Sona takes a breath, leaning back against the heavy table, and deems the room clean enough to try eating in. Before she can consider her chances of being able to leave the castle and get back in, she feels the air shift behind her and she turns.
Even wrapped in blankets, Sona can recognize the shape of her Etwahl, resting gently on the ground in the kitchen’s threshold.
══════════════════
It’s a bit difficult to navigate the castle, with the seemingly endless twisting corridors and dim lighting everywhere she goes, but Sona manages to find the staircase leading to the North tower. Worn from years of use, she can nearly imagine the shape of Syndra’s steps embedded into the rugged stone.
(There’s someone else here. She can’t let him go.)

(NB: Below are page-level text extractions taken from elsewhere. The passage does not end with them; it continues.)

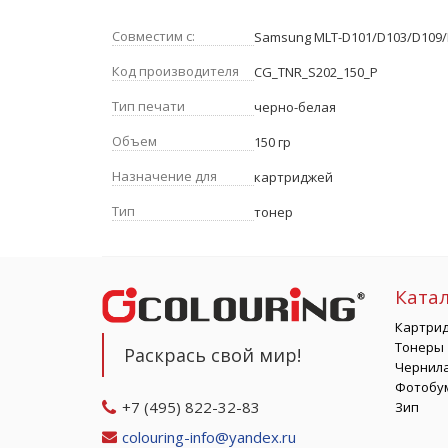
Совместим с:
Samsung MLT-D101/D103/D109/
Код производителя
CG_TNR_S202_150_P
Тип печати
черно-белая
Объем
150 гр
Назначение для
картриджей
Тип
тонер
Ката
Картри
Тонеры
Раскрась свой мир!
Чернил
Фотобу
+7 (495) 822-32-83
Зип
colouring-info@yandex.ru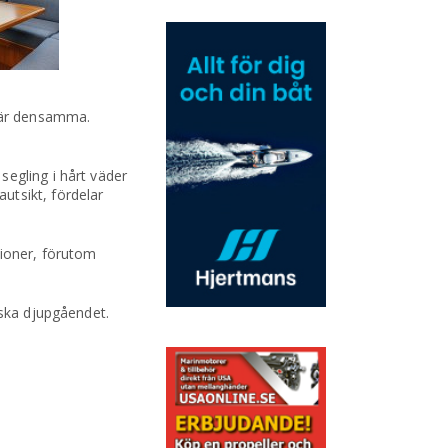
n är densamma.
segling i hårt väder
utsikt, fördelar
tioner, förutom
nska djupgåendet.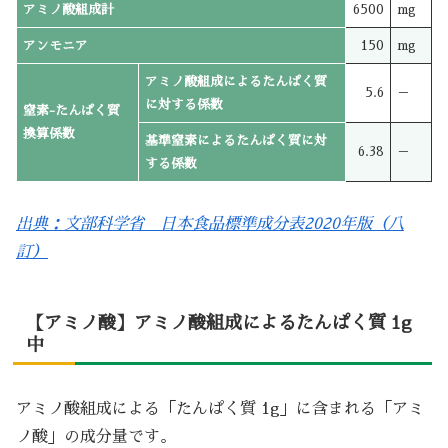
アミノ酸組成計
6500
mg
アンモニア
150
mg
アミノ酸組成によるたんぱく質
5.6
－
に対する係数
窒素-たんぱく質
換算係数
基準窒素によるたんぱく質に対
6.38
－
する係数
出典：文部科学省 日本食品標準成分表2020年版（八
訂）
【アミノ酸】アミノ酸組成によるたんぱく質 1g
中
アミノ酸組成による「たんぱく質 1g」に含まれる「アミ
ノ酸」の成分量です。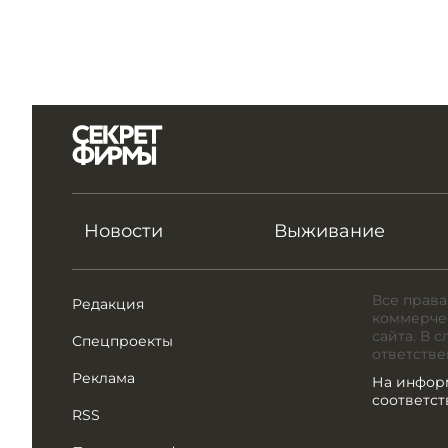
Новости
Выживание
Все права
Редакция
коммерчес
сайта. В 
Спецпроекты
ответстве
Реклама
На инфор
соответс
RSS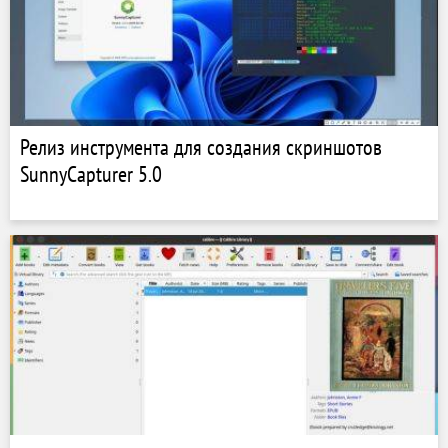
Релиз инструмента для создания скриншотов
SunnyCapturer 5.0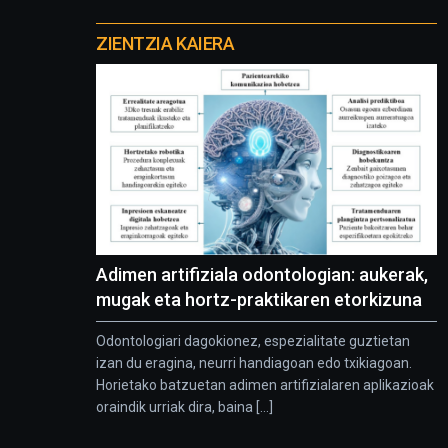
Otros
proyectos
ZIENTZIA KAIERA
Adimen artifiziala odontologian: aukerak,
mugak eta hortz-praktikaren etorkizuna
Odontologiari dagokionez, espezialitate guztietan
izan du eragina, neurri handiagoan edo txikiagoan.
Horietako batzuetan adimen artifizialaren aplikazioak
oraindik urriak dira, baina [...]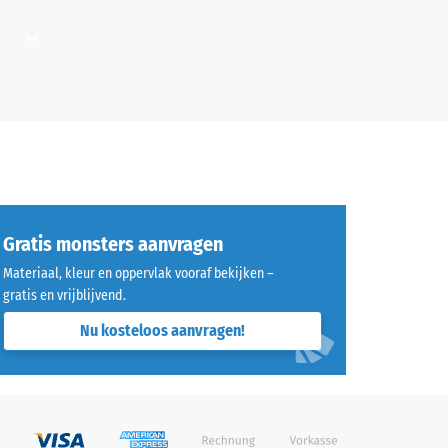
d" (BS 7188)
ooral
voegen
uvels
Gratis monsters aanvragen
achtige
uttig
Materiaal, kleur en oppervlak vooraf bekijken –
randen
gratis en vrijblijvend.
Nu kosteloos aanvragen!
er het
goed
pen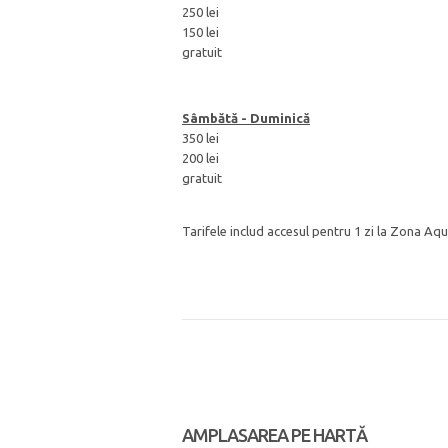
250 lei
150 lei
gratuit
Sâmbătă - Duminică
350 lei
200 lei
gratuit
Tarifele includ accesul pentru 1 zi la Zona Aqu
AMPLASAREA PE HARTĂ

The latch for the door at the stairs’ landing is broken, leaving it to swing in the icy wind whistling overtop the surrounding trees. Sona pushes it open gently, hesitating when she sees the silhouette against the remains of daylight hanging in the sky, but she goes forth. Setting her Etwahl down quietly, she allows herself to touch the ground, walking to stand just beside the crenellation peak Syndra is seated on.
Orange and pink light the planes of her face, just aside from the pale glow of her eyes. She turns her face downward, not lifting her gaze high enough to match Sona’s, but she offers a hand to her. Steel presses against her skin, the cruel arc of her claws gentled as not to hurt her, and she feels herself turn weightless under Syndra’s pull. The gravitational orbs make the backs of her legs go numb, but there isn’t a hint of pain. Seating her on the adjacent peak, they pull away, returning to revolve around Syndra slowly.
Sona keeps her eyes downward, her fingers playing over the edges of Syndra’s armored ones, engraved with Ionian scripts too old for her to read. Her eyes flicker up, but dart back down when they meet Syndra’s own.
Missed you.
The words are drawn on the back of her hand. Syndra’s expression pinches, but it’s with shame and regret and sorrow and her heart aches in response.
“I’m sorry.”
Her movements are slow, careful, but her hand finds the curve of Syndra’s jaw and she leans close enough to feel her breath brush against her lips. There’s another hesitation, a moment that she doubts, but she isn’t the one to bridge the space between them. When her fingers come up to touch Sona’s cheek, there isn’t steel nor satin separating the two.